JuanFMontesinos · August 9, 2018, 2:22am

Hi there @albanD, @Yuzhou_Song
I noticed there is an small mistake with the code you provided:
It’s necessary to unsqueeze loss inside forward pass to DataParallel were able to build loss back. Loss provided by PyTorch loss functions seems not to have dimensions, and DataParallel mount batch back in dim 0 by default. It also requires to class super class not to raise up with an error. Anyway thank you very much. Awesome help.

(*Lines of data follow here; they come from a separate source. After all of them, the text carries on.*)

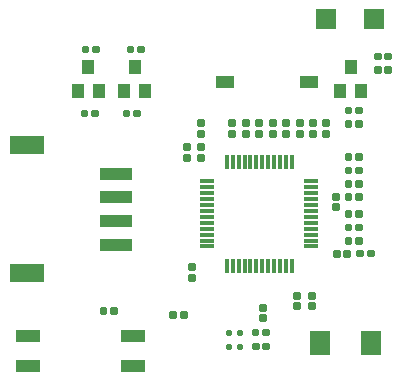
<source format=gbr>
G04 EAGLE Gerber RS-274X export*
G75*
%MOMM*%
%FSLAX34Y34*%
%LPD*%
%INSolderpaste Top*%
%IPPOS*%
%AMOC8*
5,1,8,0,0,1.08239X$1,22.5*%
G01*
%ADD10C,0.317500*%
%ADD11C,0.290000*%
%ADD12R,2.740000X1.010000*%
%ADD13R,3.000000X1.500000*%
%ADD14R,1.016000X1.143000*%
%ADD15R,1.300000X0.300000*%
%ADD16R,0.300000X1.300000*%
%ADD17R,2.032000X1.016000*%
%ADD18R,1.524000X1.016000*%
%ADD19R,1.800000X1.770000*%
%ADD20R,1.778000X2.032000*%


D10*
X79439Y-41593D02*
X76263Y-41593D01*
X76263Y-38417D01*
X79439Y-38417D01*
X79439Y-41593D01*
X79439Y-38577D02*
X76263Y-38577D01*
X85153Y-41593D02*
X88329Y-41593D01*
X85153Y-41593D02*
X85153Y-38417D01*
X88329Y-38417D01*
X88329Y-41593D01*
X88329Y-38577D02*
X85153Y-38577D01*
X78931Y-2350D02*
X78931Y826D01*
X78931Y-2350D02*
X75755Y-2350D01*
X75755Y826D01*
X78931Y826D01*
X78931Y666D02*
X75755Y666D01*
X78931Y6540D02*
X78931Y9716D01*
X78931Y6540D02*
X75755Y6540D01*
X75755Y9716D01*
X78931Y9716D01*
X78931Y9556D02*
X75755Y9556D01*
X-38799Y68897D02*
X-38799Y72073D01*
X-35623Y72073D01*
X-35623Y68897D01*
X-38799Y68897D01*
X-38799Y71913D02*
X-35623Y71913D01*
X-38799Y63183D02*
X-38799Y60007D01*
X-38799Y63183D02*
X-35623Y63183D01*
X-35623Y60007D01*
X-38799Y60007D01*
X-38799Y63023D02*
X-35623Y63023D01*
X58357Y-82867D02*
X58357Y-86043D01*
X55181Y-86043D01*
X55181Y-82867D01*
X58357Y-82867D01*
X58357Y-83027D02*
X55181Y-83027D01*
X58357Y-77153D02*
X58357Y-73977D01*
X58357Y-77153D02*
X55181Y-77153D01*
X55181Y-73977D01*
X58357Y-73977D01*
X58357Y-74137D02*
X55181Y-74137D01*
X45657Y-82867D02*
X45657Y-86043D01*
X42481Y-86043D01*
X42481Y-82867D01*
X45657Y-82867D01*
X45657Y-83027D02*
X42481Y-83027D01*
X45657Y-77153D02*
X45657Y-73977D01*
X45657Y-77153D02*
X42481Y-77153D01*
X42481Y-73977D01*
X45657Y-73977D01*
X45657Y-74137D02*
X42481Y-74137D01*
X-43243Y-61913D02*
X-43243Y-58737D01*
X-43243Y-61913D02*
X-46419Y-61913D01*
X-46419Y-58737D01*
X-43243Y-58737D01*
X-43243Y-58897D02*
X-46419Y-58897D01*
X-43243Y-53023D02*
X-43243Y-49847D01*
X-43243Y-53023D02*
X-46419Y-53023D01*
X-46419Y-49847D01*
X-43243Y-49847D01*
X-43243Y-50007D02*
X-46419Y-50007D01*
X105092Y-38290D02*
X108268Y-38290D01*
X108268Y-41466D01*
X105092Y-41466D01*
X105092Y-38290D01*
X105092Y-38450D02*
X108268Y-38450D01*
X99378Y-38290D02*
X96202Y-38290D01*
X99378Y-38290D02*
X99378Y-41466D01*
X96202Y-41466D01*
X96202Y-38290D01*
X96202Y-38450D02*
X99378Y-38450D01*
X98362Y-4762D02*
X95186Y-4762D01*
X98362Y-4762D02*
X98362Y-7938D01*
X95186Y-7938D01*
X95186Y-4762D01*
X95186Y-4922D02*
X98362Y-4922D01*
X89472Y-4762D02*
X86296Y-4762D01*
X89472Y-4762D02*
X89472Y-7938D01*
X86296Y-7938D01*
X86296Y-4762D01*
X86296Y-4922D02*
X89472Y-4922D01*
X119951Y117158D02*
X123127Y117158D01*
X123127Y113982D01*
X119951Y113982D01*
X119951Y117158D01*
X119951Y116998D02*
X123127Y116998D01*
X114237Y117158D02*
X111061Y117158D01*
X114237Y117158D02*
X114237Y113982D01*
X111061Y113982D01*
X111061Y117158D01*
X111061Y116998D02*
X114237Y116998D01*
X119951Y128588D02*
X123127Y128588D01*
X123127Y125412D01*
X119951Y125412D01*
X119951Y128588D01*
X119951Y128428D02*
X123127Y128428D01*
X114237Y128588D02*
X111061Y128588D01*
X114237Y128588D02*
X114237Y125412D01*
X111061Y125412D01*
X111061Y128588D01*
X111061Y128428D02*
X114237Y128428D01*
X89472Y68262D02*
X86296Y68262D01*
X86296Y71438D01*
X89472Y71438D01*
X89472Y68262D01*
X89472Y71278D02*
X86296Y71278D01*
X95186Y68262D02*
X98362Y68262D01*
X95186Y68262D02*
X95186Y71438D01*
X98362Y71438D01*
X98362Y68262D01*
X98362Y71278D02*
X95186Y71278D01*
X89472Y79692D02*
X86296Y79692D01*
X86296Y82868D01*
X89472Y82868D01*
X89472Y79692D01*
X89472Y82708D02*
X86296Y82708D01*
X95186Y79692D02*
X98362Y79692D01*
X95186Y79692D02*
X95186Y82868D01*
X98362Y82868D01*
X98362Y79692D01*
X98362Y82708D02*
X95186Y82708D01*
D11*
X-5919Y-117041D02*
X-5919Y-119941D01*
X-5919Y-117041D02*
X-3019Y-117041D01*
X-3019Y-119941D01*
X-5919Y-119941D01*
X-5919Y-117186D02*
X-3019Y-117186D01*
X-15269Y-117041D02*
X-15269Y-119941D01*
X-15269Y-117041D02*
X-12369Y-117041D01*
X-12369Y-119941D01*
X-15269Y-119941D01*
X-15269Y-117186D02*
X-12369Y-117186D01*
X-6046Y-108130D02*
X-6046Y-105230D01*
X-3146Y-105230D01*
X-3146Y-108130D01*
X-6046Y-108130D01*
X-6046Y-105375D02*
X-3146Y-105375D01*
X-15396Y-105230D02*
X-15396Y-108130D01*
X-15396Y-105230D02*
X-12496Y-105230D01*
X-12496Y-108130D01*
X-15396Y-108130D01*
X-15396Y-105375D02*
X-12496Y-105375D01*
D12*
X-109109Y-32286D03*
X-109109Y-12286D03*
X-109109Y7714D03*
X-109109Y27714D03*
D13*
X-184109Y-56286D03*
X-184109Y51714D03*
D14*
X-132461Y118110D03*
X-123571Y97790D03*
X-141351Y97790D03*
X-93091Y118110D03*
X-84201Y97790D03*
X-101981Y97790D03*
D10*
X-124396Y134557D02*
X-127572Y134557D01*
X-124396Y134557D02*
X-124396Y131381D01*
X-127572Y131381D01*
X-127572Y134557D01*
X-127572Y134397D02*
X-124396Y134397D01*
X-133286Y134557D02*
X-136462Y134557D01*
X-133286Y134557D02*
X-133286Y131381D01*
X-136462Y131381D01*
X-136462Y134557D01*
X-136462Y134397D02*
X-133286Y134397D01*
X7683Y-120079D02*
X10859Y-120079D01*
X7683Y-120079D02*
X7683Y-116903D01*
X10859Y-116903D01*
X10859Y-120079D01*
X10859Y-117063D02*
X7683Y-117063D01*
X16573Y-120079D02*
X19749Y-120079D01*
X16573Y-120079D02*
X16573Y-116903D01*
X19749Y-116903D01*
X19749Y-120079D01*
X19749Y-117063D02*
X16573Y-117063D01*
X95186Y-27622D02*
X98362Y-27622D01*
X98362Y-30798D01*
X95186Y-30798D01*
X95186Y-27622D01*
X95186Y-27782D02*
X98362Y-27782D01*
X89472Y-27622D02*
X86296Y-27622D01*
X89472Y-27622D02*
X89472Y-30798D01*
X86296Y-30798D01*
X86296Y-27622D01*
X86296Y-27782D02*
X89472Y-27782D01*
X-12129Y68897D02*
X-12129Y72073D01*
X-8953Y72073D01*
X-8953Y68897D01*
X-12129Y68897D01*
X-12129Y71913D02*
X-8953Y71913D01*
X-12129Y63183D02*
X-12129Y60007D01*
X-12129Y63183D02*
X-8953Y63183D01*
X-8953Y60007D01*
X-12129Y60007D01*
X-12129Y63023D02*
X-8953Y63023D01*
X7556Y-108268D02*
X10732Y-108268D01*
X7556Y-108268D02*
X7556Y-105092D01*
X10732Y-105092D01*
X10732Y-108268D01*
X10732Y-105252D02*
X7556Y-105252D01*
X16446Y-108268D02*
X19622Y-108268D01*
X16446Y-108268D02*
X16446Y-105092D01*
X19622Y-105092D01*
X19622Y-108268D01*
X19622Y-105252D02*
X16446Y-105252D01*
X-134048Y77152D02*
X-137224Y77152D01*
X-137224Y80328D01*
X-134048Y80328D01*
X-134048Y77152D01*
X-134048Y80168D02*
X-137224Y80168D01*
X-128334Y77152D02*
X-125158Y77152D01*
X-128334Y77152D02*
X-128334Y80328D01*
X-125158Y80328D01*
X-125158Y77152D01*
X-125158Y80168D02*
X-128334Y80168D01*
X-89345Y134430D02*
X-86169Y134430D01*
X-86169Y131254D01*
X-89345Y131254D01*
X-89345Y134430D01*
X-89345Y134270D02*
X-86169Y134270D01*
X-95059Y134430D02*
X-98235Y134430D01*
X-95059Y134430D02*
X-95059Y131254D01*
X-98235Y131254D01*
X-98235Y134430D01*
X-98235Y134270D02*
X-95059Y134270D01*
X86296Y6540D02*
X89472Y6540D01*
X86296Y6540D02*
X86296Y9716D01*
X89472Y9716D01*
X89472Y6540D01*
X89472Y9556D02*
X86296Y9556D01*
X95186Y6540D02*
X98362Y6540D01*
X95186Y6540D02*
X95186Y9716D01*
X98362Y9716D01*
X98362Y6540D01*
X98362Y9556D02*
X95186Y9556D01*
X-89598Y80328D02*
X-92774Y80328D01*
X-89598Y80328D02*
X-89598Y77152D01*
X-92774Y77152D01*
X-92774Y80328D01*
X-92774Y80168D02*
X-89598Y80168D01*
X-98488Y80328D02*
X-101664Y80328D01*
X-98488Y80328D02*
X-98488Y77152D01*
X-101664Y77152D01*
X-101664Y80328D01*
X-101664Y80168D02*
X-98488Y80168D01*
X16955Y-93027D02*
X16955Y-96203D01*
X13779Y-96203D01*
X13779Y-93027D01*
X16955Y-93027D01*
X16955Y-93187D02*
X13779Y-93187D01*
X16955Y-87313D02*
X16955Y-84137D01*
X16955Y-87313D02*
X13779Y-87313D01*
X13779Y-84137D01*
X16955Y-84137D01*
X16955Y-84297D02*
X13779Y-84297D01*
D15*
X56319Y-33850D03*
X56319Y-28850D03*
X56319Y-23850D03*
X56319Y-18850D03*
X56319Y-13850D03*
X56319Y-8850D03*
X56319Y-3850D03*
X56319Y1150D03*
X56319Y6150D03*
X56319Y11150D03*
X56319Y16150D03*
X56319Y21150D03*
D16*
X39819Y37650D03*
X34819Y37650D03*
X29819Y37650D03*
X24819Y37650D03*
X19819Y37650D03*
X14819Y37650D03*
X9819Y37650D03*
X4819Y37650D03*
X-181Y37650D03*
X-5181Y37650D03*
X-10181Y37650D03*
X-15181Y37650D03*
D15*
X-31681Y21150D03*
X-31681Y16150D03*
X-31681Y11150D03*
X-31681Y6150D03*
X-31681Y1150D03*
X-31681Y-3850D03*
X-31681Y-8850D03*
X-31681Y-13850D03*
X-31681Y-18850D03*
X-31681Y-23850D03*
X-31681Y-28850D03*
X-31681Y-33850D03*
D16*
X-15181Y-50350D03*
X-10181Y-50350D03*
X-5181Y-50350D03*
X-181Y-50350D03*
X4819Y-50350D03*
X9819Y-50350D03*
X14819Y-50350D03*
X19819Y-50350D03*
X24819Y-50350D03*
X29819Y-50350D03*
X34819Y-50350D03*
X39819Y-50350D03*
D14*
X89789Y118110D03*
X98679Y97790D03*
X80899Y97790D03*
D10*
X2477Y63183D02*
X2477Y60007D01*
X-699Y60007D01*
X-699Y63183D01*
X2477Y63183D01*
X2477Y63023D02*
X-699Y63023D01*
X2477Y68897D02*
X2477Y72073D01*
X2477Y68897D02*
X-699Y68897D01*
X-699Y72073D01*
X2477Y72073D01*
X2477Y71913D02*
X-699Y71913D01*
X95186Y20638D02*
X98362Y20638D01*
X98362Y17462D01*
X95186Y17462D01*
X95186Y20638D01*
X95186Y20478D02*
X98362Y20478D01*
X89472Y20638D02*
X86296Y20638D01*
X89472Y20638D02*
X89472Y17462D01*
X86296Y17462D01*
X86296Y20638D01*
X86296Y20478D02*
X89472Y20478D01*
X95186Y32068D02*
X98362Y32068D01*
X98362Y28892D01*
X95186Y28892D01*
X95186Y32068D01*
X95186Y31908D02*
X98362Y31908D01*
X89472Y32068D02*
X86296Y32068D01*
X89472Y32068D02*
X89472Y28892D01*
X86296Y28892D01*
X86296Y32068D01*
X86296Y31908D02*
X89472Y31908D01*
X95186Y43498D02*
X98362Y43498D01*
X98362Y40322D01*
X95186Y40322D01*
X95186Y43498D01*
X95186Y43338D02*
X98362Y43338D01*
X89472Y43498D02*
X86296Y43498D01*
X89472Y43498D02*
X89472Y40322D01*
X86296Y40322D01*
X86296Y43498D01*
X86296Y43338D02*
X89472Y43338D01*
X67246Y68897D02*
X67246Y72073D01*
X70422Y72073D01*
X70422Y68897D01*
X67246Y68897D01*
X67246Y71913D02*
X70422Y71913D01*
X67246Y63183D02*
X67246Y60007D01*
X67246Y63183D02*
X70422Y63183D01*
X70422Y60007D01*
X67246Y60007D01*
X67246Y63023D02*
X70422Y63023D01*
X56324Y68897D02*
X56324Y72073D01*
X59500Y72073D01*
X59500Y68897D01*
X56324Y68897D01*
X56324Y71913D02*
X59500Y71913D01*
X56324Y63183D02*
X56324Y60007D01*
X56324Y63183D02*
X59500Y63183D01*
X59500Y60007D01*
X56324Y60007D01*
X56324Y63023D02*
X59500Y63023D01*
X45021Y68897D02*
X45021Y72073D01*
X48197Y72073D01*
X48197Y68897D01*
X45021Y68897D01*
X45021Y71913D02*
X48197Y71913D01*
X45021Y63183D02*
X45021Y60007D01*
X45021Y63183D02*
X48197Y63183D01*
X48197Y60007D01*
X45021Y60007D01*
X45021Y63023D02*
X48197Y63023D01*
X33591Y68897D02*
X33591Y72073D01*
X36767Y72073D01*
X36767Y68897D01*
X33591Y68897D01*
X33591Y71913D02*
X36767Y71913D01*
X33591Y63183D02*
X33591Y60007D01*
X33591Y63183D02*
X36767Y63183D01*
X36767Y60007D01*
X33591Y60007D01*
X33591Y63023D02*
X36767Y63023D01*
X13907Y63183D02*
X13907Y60007D01*
X10731Y60007D01*
X10731Y63183D01*
X13907Y63183D01*
X13907Y63023D02*
X10731Y63023D01*
X13907Y68897D02*
X13907Y72073D01*
X13907Y68897D02*
X10731Y68897D01*
X10731Y72073D01*
X13907Y72073D01*
X13907Y71913D02*
X10731Y71913D01*
X25337Y63183D02*
X25337Y60007D01*
X22161Y60007D01*
X22161Y63183D01*
X25337Y63183D01*
X25337Y63023D02*
X22161Y63023D01*
X25337Y68897D02*
X25337Y72073D01*
X25337Y68897D02*
X22161Y68897D01*
X22161Y72073D01*
X25337Y72073D01*
X25337Y71913D02*
X22161Y71913D01*
D17*
X-94488Y-135001D03*
X-94488Y-109601D03*
X-183388Y-109601D03*
X-183388Y-135001D03*
D10*
X-112332Y-87185D02*
X-109156Y-87185D01*
X-109156Y-90361D01*
X-112332Y-90361D01*
X-112332Y-87185D01*
X-112332Y-87345D02*
X-109156Y-87345D01*
X-118046Y-87185D02*
X-121222Y-87185D01*
X-118046Y-87185D02*
X-118046Y-90361D01*
X-121222Y-90361D01*
X-121222Y-87185D01*
X-121222Y-87345D02*
X-118046Y-87345D01*
X-62167Y-93282D02*
X-58991Y-93282D01*
X-62167Y-93282D02*
X-62167Y-90106D01*
X-58991Y-90106D01*
X-58991Y-93282D01*
X-58991Y-90266D02*
X-62167Y-90266D01*
X-53277Y-93282D02*
X-50101Y-93282D01*
X-53277Y-93282D02*
X-53277Y-90106D01*
X-50101Y-90106D01*
X-50101Y-93282D01*
X-50101Y-90266D02*
X-53277Y-90266D01*
D18*
X-16891Y105410D03*
X54229Y105410D03*
D10*
X95186Y-16192D02*
X98362Y-16192D01*
X98362Y-19368D01*
X95186Y-19368D01*
X95186Y-16192D01*
X95186Y-16352D02*
X98362Y-16352D01*
X89472Y-16192D02*
X86296Y-16192D01*
X89472Y-16192D02*
X89472Y-19368D01*
X86296Y-19368D01*
X86296Y-16192D01*
X86296Y-16352D02*
X89472Y-16352D01*
D19*
X109320Y158750D03*
X68480Y158750D03*
D10*
X-47053Y42863D02*
X-47053Y39687D01*
X-50229Y39687D01*
X-50229Y42863D01*
X-47053Y42863D01*
X-47053Y42703D02*
X-50229Y42703D01*
X-47053Y48577D02*
X-47053Y51753D01*
X-47053Y48577D02*
X-50229Y48577D01*
X-50229Y51753D01*
X-47053Y51753D01*
X-47053Y51593D02*
X-50229Y51593D01*
X-35623Y42863D02*
X-35623Y39687D01*
X-38799Y39687D01*
X-38799Y42863D01*
X-35623Y42863D01*
X-35623Y42703D02*
X-38799Y42703D01*
X-35623Y48577D02*
X-35623Y51753D01*
X-35623Y48577D02*
X-38799Y48577D01*
X-38799Y51753D01*
X-35623Y51753D01*
X-35623Y51593D02*
X-38799Y51593D01*
D20*
X106680Y-115570D03*
X63500Y-115570D03*
M02*

</source>
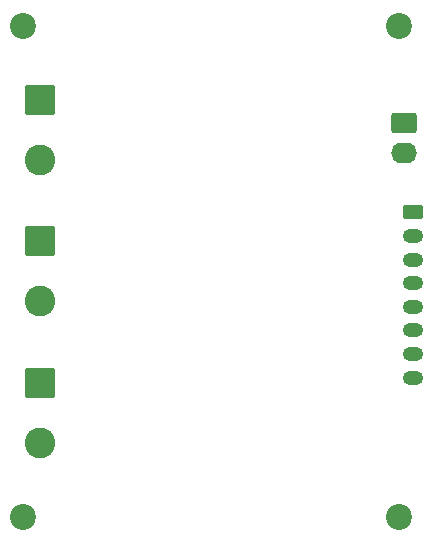
<source format=gbr>
%TF.GenerationSoftware,KiCad,Pcbnew,9.0.2*%
%TF.CreationDate,2025-07-21T15:30:36-04:00*%
%TF.ProjectId,Three Phase Current Sensor,54687265-6520-4506-9861-736520437572,rev?*%
%TF.SameCoordinates,Original*%
%TF.FileFunction,Soldermask,Bot*%
%TF.FilePolarity,Negative*%
%FSLAX46Y46*%
G04 Gerber Fmt 4.6, Leading zero omitted, Abs format (unit mm)*
G04 Created by KiCad (PCBNEW 9.0.2) date 2025-07-21 15:30:36*
%MOMM*%
%LPD*%
G01*
G04 APERTURE LIST*
G04 Aperture macros list*
%AMRoundRect*
0 Rectangle with rounded corners*
0 $1 Rounding radius*
0 $2 $3 $4 $5 $6 $7 $8 $9 X,Y pos of 4 corners*
0 Add a 4 corners polygon primitive as box body*
4,1,4,$2,$3,$4,$5,$6,$7,$8,$9,$2,$3,0*
0 Add four circle primitives for the rounded corners*
1,1,$1+$1,$2,$3*
1,1,$1+$1,$4,$5*
1,1,$1+$1,$6,$7*
1,1,$1+$1,$8,$9*
0 Add four rect primitives between the rounded corners*
20,1,$1+$1,$2,$3,$4,$5,0*
20,1,$1+$1,$4,$5,$6,$7,0*
20,1,$1+$1,$6,$7,$8,$9,0*
20,1,$1+$1,$8,$9,$2,$3,0*%
G04 Aperture macros list end*
%ADD10RoundRect,0.250000X-1.050000X1.050000X-1.050000X-1.050000X1.050000X-1.050000X1.050000X1.050000X0*%
%ADD11C,2.600000*%
%ADD12C,2.200000*%
%ADD13RoundRect,0.250000X-0.845000X0.620000X-0.845000X-0.620000X0.845000X-0.620000X0.845000X0.620000X0*%
%ADD14O,2.190000X1.740000*%
%ADD15RoundRect,0.250000X-0.625000X0.350000X-0.625000X-0.350000X0.625000X-0.350000X0.625000X0.350000X0*%
%ADD16O,1.750000X1.200000*%
G04 APERTURE END LIST*
D10*
%TO.C,J2*%
X61227500Y-48455000D03*
D11*
X61227500Y-53535000D03*
%TD*%
D12*
%TO.C,H2*%
X91600000Y-83800000D03*
%TD*%
D13*
%TO.C,J5*%
X92000000Y-50460000D03*
D14*
X92000000Y-53000000D03*
%TD*%
D15*
%TO.C,J1*%
X92800000Y-58000000D03*
D16*
X92800000Y-60000000D03*
X92800000Y-62000000D03*
X92800000Y-64000000D03*
X92800000Y-66000000D03*
X92800000Y-68000000D03*
X92800000Y-70000000D03*
X92800000Y-72000000D03*
%TD*%
D12*
%TO.C,H4*%
X59800000Y-83800000D03*
%TD*%
D10*
%TO.C,J3*%
X61227500Y-60455000D03*
D11*
X61227500Y-65535000D03*
%TD*%
D12*
%TO.C,H3*%
X59800000Y-42200000D03*
%TD*%
%TO.C,H1*%
X91600000Y-42200000D03*
%TD*%
D10*
%TO.C,J4*%
X61227500Y-72455000D03*
D11*
X61227500Y-77535000D03*
%TD*%
M02*

</source>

class FullModel(nn.Module):
  def __init__(self, model, loss):
    super(FullModel, self).__init__()
    self.model = model
    self.loss = loss

  def forward(self, targets, *inputs):
    outputs = self.model(*inputs)
    loss = self.loss(outputs, targets)
    return torch.unsqueeze(loss,0),outputs
    

def DataParallel_withLoss(model,loss,**kwargs):
    model=FullModel(model, loss)
    if 'device_ids' in kwargs.keys():
        device_ids=kwargs['device_ids']
    else:
        device_ids=None
    if 'output_device' in kwargs.keys():
        output_device=kwargs['output_device']
    else:
        output_device=None
    if 'cuda' in kwargs.keys():
        cudaID=kwargs['cuda'] 
        model=torch.nn.DataParallel(model, device_ids=device_ids, output_device=output_device).cuda(cudaID)
    else:
        model=torch.nn.DataParallel(model, device_ids=device_ids, output_device=output_device).cuda()
    return model

I was trying this implementation and it works.
However imbalance keeps happening

So, as far as i could check printing parameter.device model weights are stored in gpu by-default gpu. In the case I run, we can roughly say each mini-batch requires ~5Gb and model weights ~4Gb (8500-4500)
There is a gain in computing loss in a distributed way.

Is not possible to share model weights among all gpus? Cos in this example, i can increase batch size until gpu uses 12Gb, but it would mean gpu1 and gpu2 would be using only 8.

Even a worse case, if i were using Adam (you mentioned it copies all the model weigths), memory usage in GPU0 would be 12 Gb meanwhile gpu1 and gpu2 would be using 4.

If this were not possible due to pytorch requirements (I guess pytorch requires all tensors to be in the same gpu to be able to operate them)
Is there are way of penalizing workload, this is, an imbalanced amount of samples per gpu to reduce by-default gpu memory requirements?

Toy example
BS=30
gpu0–>4
gpu1–>13
gpu2–>13